Although a little dated in terms of information now, this book was ground breaking at the time, with Mick Foley being the first wrestler to release a biography. These days, you can move for them on the sports book shelves of major bookstores. But sometimes they say that the oldest ones are the best and that has never been truer than in the world of wrestling books.

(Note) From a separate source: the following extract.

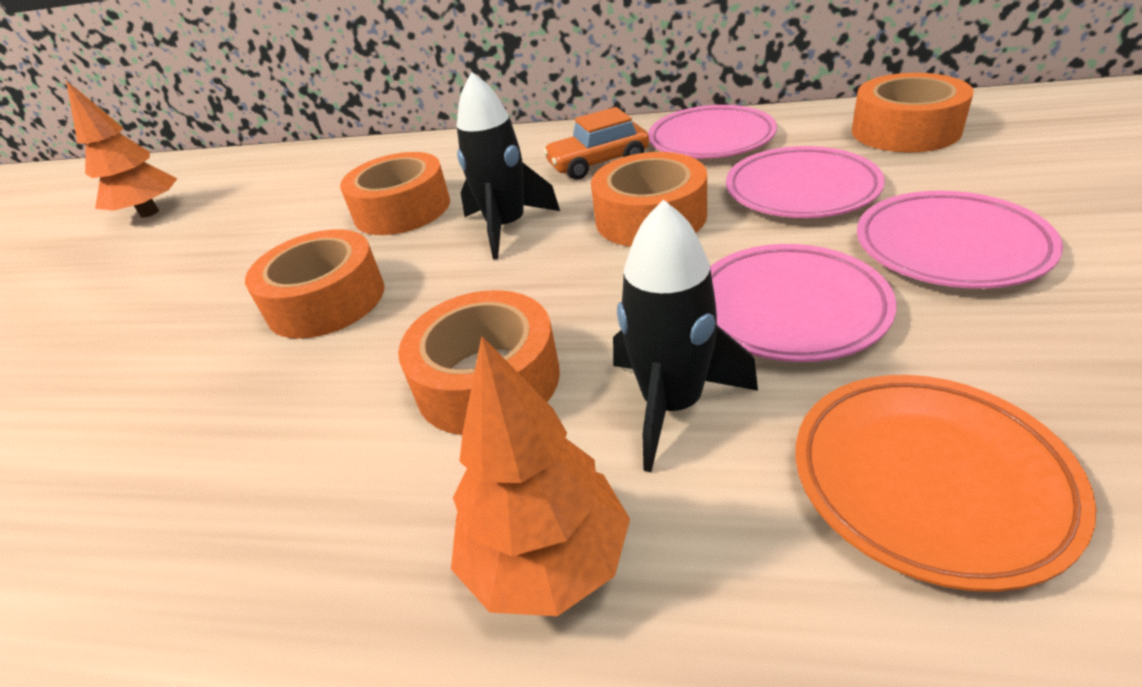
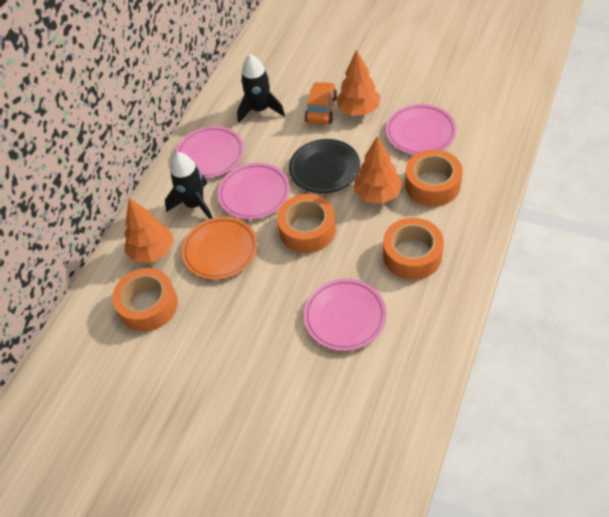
black plate: none = 0 -> [289,139,360,193] = 1
orange tape: [245,229,384,339] [340,152,450,235] [398,290,560,435] [591,152,707,247] [852,73,973,153] = 5 -> [112,268,178,332] [277,194,336,253] [383,218,444,280] [405,149,463,206] = 4
orange tree: [66,80,177,218] [451,336,630,616] = 2 -> [124,198,174,263] [336,50,381,116] [354,136,403,204] = 3

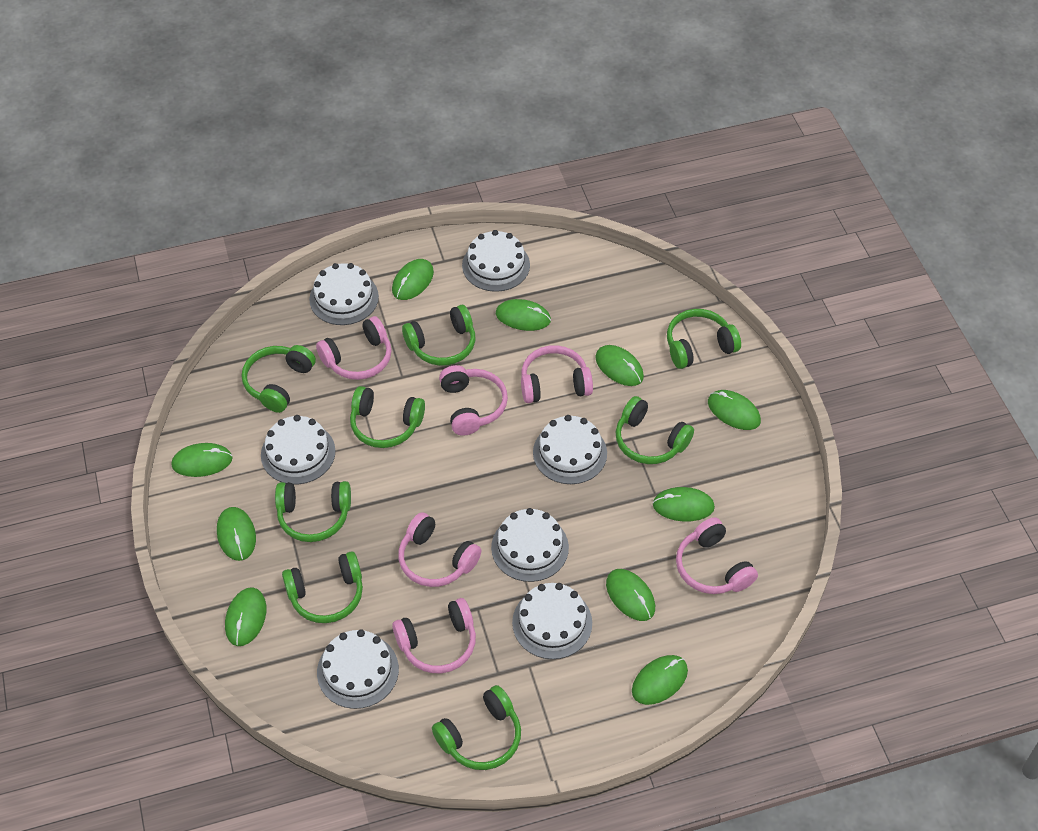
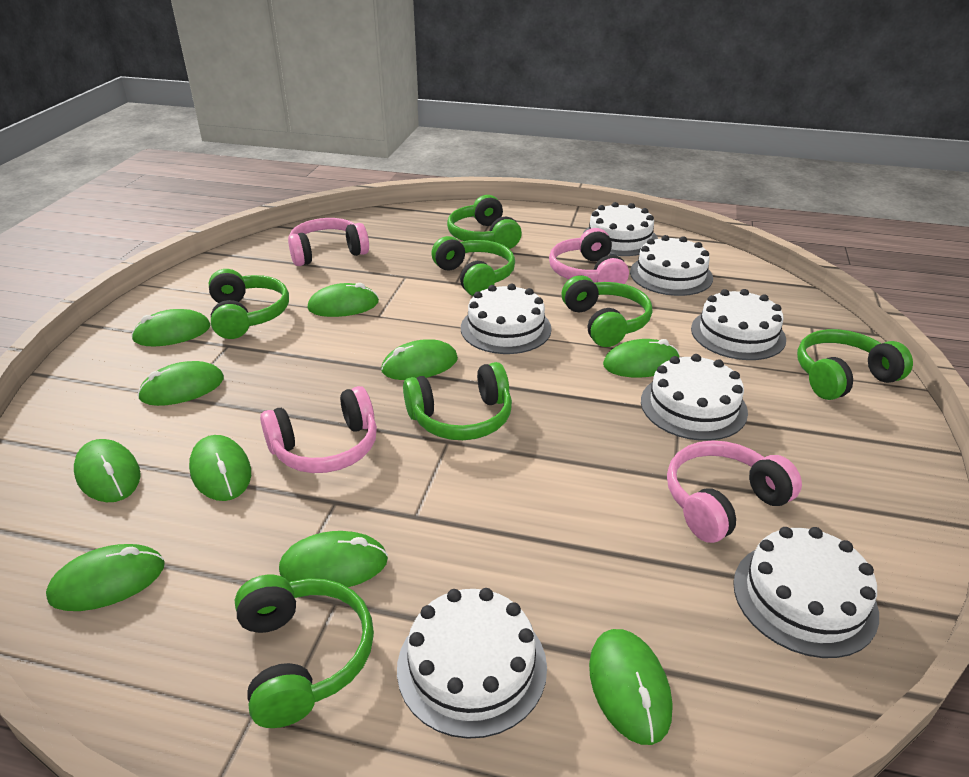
green headphones: [242,345,316,413] [275,481,351,542] [282,551,363,623] [350,386,425,448] [402,305,475,366] [432,685,521,770] [616,396,694,464] [667,309,741,369] = 8 -> [209,269,289,339] [235,575,374,728] [403,362,512,440] [431,236,515,296] [447,195,522,249] [562,275,652,347] [797,329,913,400] = 7
pink headphones: [316,316,391,380] [392,598,476,673] [398,512,482,587] [439,365,508,436] [521,345,593,403] [676,517,758,594] = 6 -> [260,386,377,473] [288,218,369,266] [549,228,629,284] [667,441,802,543] = 4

If you only ever buy one book about wrestling, this should be the one.
This review may also appear under my name at any or all of www.ciao.co.uk, www.thebookbag.co.uk, www.goodreads.com, www.amazon.co.uk and www.dooyoo.co.uk
on 30 June 2004
I never read this book from day one but by the time i got chance to sit down and look at the book page to page, this is a brilliantly crafted autobiography.

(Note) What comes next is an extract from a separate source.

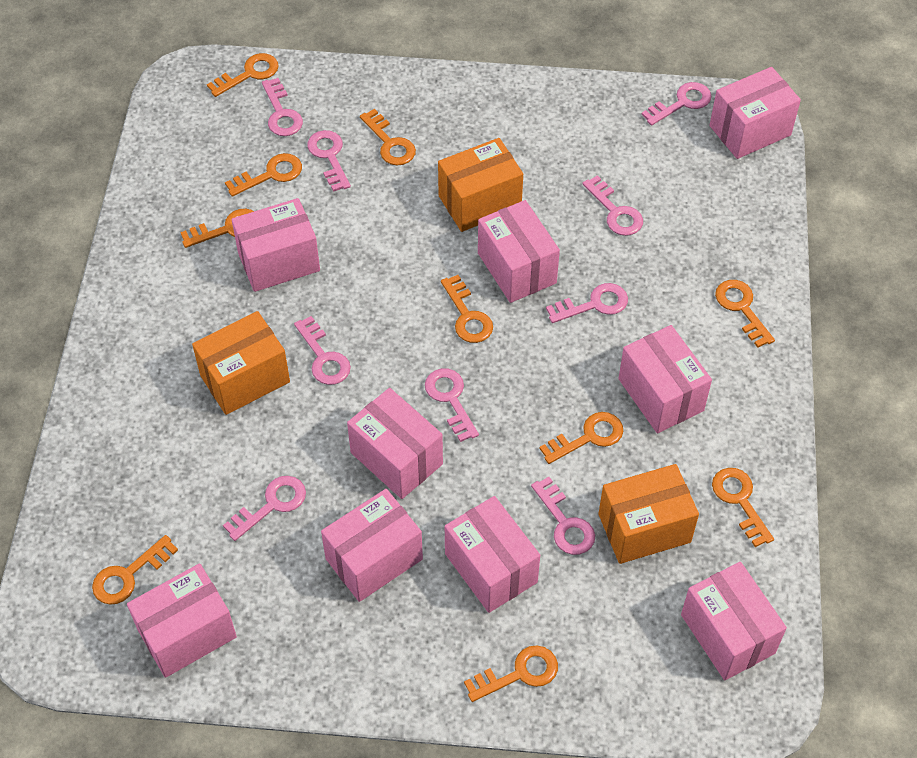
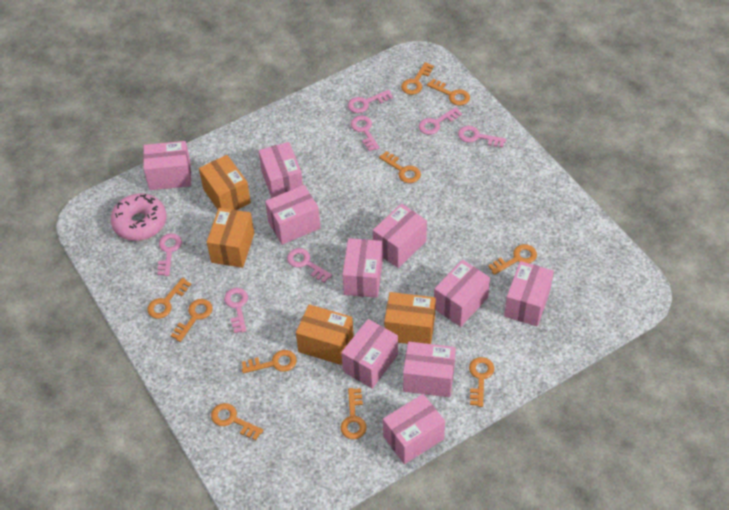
orange box: [192,311,290,415] [438,138,523,232] [599,464,699,564] = 3 -> [199,155,251,210] [207,208,254,268] [296,304,354,365] [384,292,436,344] = 4
pink box: [127,563,237,678] [232,198,320,292] [321,489,423,602] [347,388,443,499] [445,496,540,613] [478,200,560,303] [618,325,712,433] [681,562,787,680] [710,67,801,159] = 9 -> [143,141,191,190] [259,142,303,198] [265,185,321,245] [341,319,398,388] [342,238,383,298] [373,204,427,268] [383,394,445,464] [403,342,456,397] [434,260,490,327] [504,261,554,326] = 10
pink donut: none = 0 -> [111,193,166,241] = 1
pink key: [223,476,306,541] [262,78,303,136] [294,316,351,385] [307,130,351,192] [425,368,479,442] [531,477,595,555] [546,283,628,323] [582,175,643,236] [641,82,711,126] = 9 -> [157,233,182,276] [224,288,248,333] [287,248,332,283] [348,90,393,113] [351,115,379,152] [418,107,462,135] [458,126,506,148] = 7

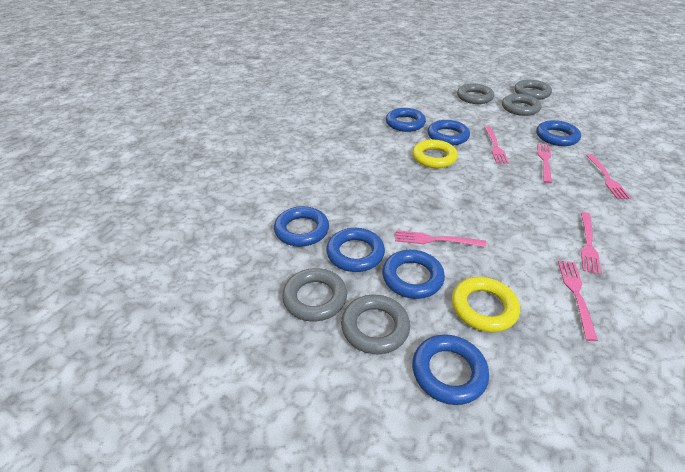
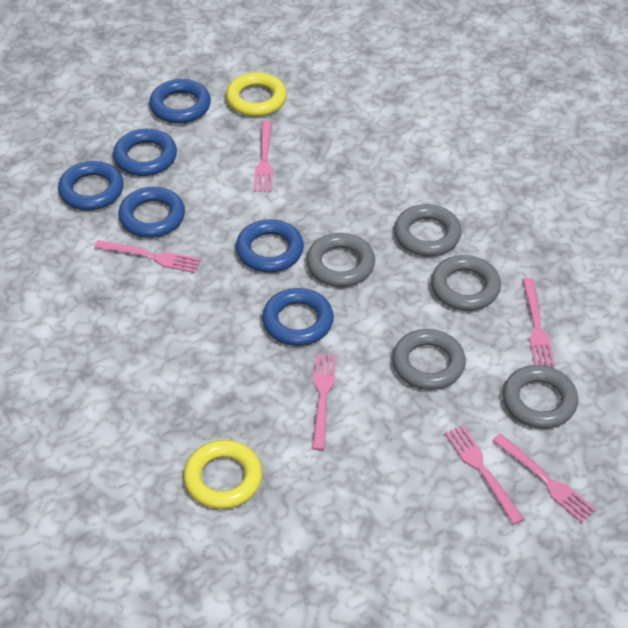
blue ring: [274,206,329,247] [326,228,385,272] [382,250,445,299] [386,108,426,132] [412,334,489,405] [428,120,470,145] [536,120,581,146] = 7 -> [58,161,124,210] [113,129,177,176] [118,187,185,238] [149,79,211,124] [236,219,304,272] [262,288,334,346] = 6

Everything about Mick Foley's life from the "hang-man" incident with Vader causing a loss of the right ear, to the infamous "Hell in the Cell" match in 1998, this tale of a man from downtown Long Island, NY will grip the reader with thought provoking, humourous insults to fellow superstar Al Snow and the truth behind each of his 3 personas.
Buy now, sit back and relax and enjoy the blood and sweat of Mankind, Cactus Jack and Dude Love.
on 9 April 2002
I must admit when I bought this book I was a little apprehensive but as soon as I managed to get through the first few pages all that went away. On eof the main things that attracted me to this book was that it was written by the man himself, Mick Foley. I think the reason why this book is such an excellent read is because he manages to add his own humour and personal touch to the stories in his life that he looks back on so fondly, and others maybe not so fondly. I would have to say that 'Have A Nice Day' is one of the best books that I have ever read, and it really shows that Mick Foley is equally at home inside a steel cage as to what he is, with a note book and pen in his hand. The book covers so many aspects of his life and not all of them are directly connected to his wrestling career, and I must admit to being a big wrestling fan, but i'm sure other readers who are not big fans of this type of sports entertainment would also be pleasently surprised by what this book has to offer. One aspect which i'm sure all wrestling fans will enjoy about this book as it gives a very candid behind the scenes look at the industry, that is both humerous and very enlightening. Anyone who is reading these reviews now and is tempted to buy this book, I would definately recommend it, you won't be disappointed.
on 28 December 1999
First off, Mick Foley is a legend in wrestling. So any self-respecting wrestling fan should do themselves a favour and buy this book. For anyone one who has not heard of 'Mankind', 'Cactus Jack' or 'Dude Love', then I suggest you read on. Foley talks about how he busted his ass for 15 years to get respect for what he truly is, a man. Mick talks about his romantic failures in his teenage years and his wrestling and romantic sucesses in more recent years. This book is a superbly written book by Mick himself, there was no ghostwriter, just simply Mick's memoirs on notebook paper which were transfered to computer at a later date. Foley talks about his most hated and memorable matches and the infamous 'deathmatches' and 'hell in a cell match' in which he nearly killed himself. Michael Foley is a true great in the sport and this book proves that. A must have for a 'Foley is God' fan, a must have for a wrestling fan and I think a superb book for a general reader. One thing is for sure, if you buy this book you are guarenteed to have a nice day.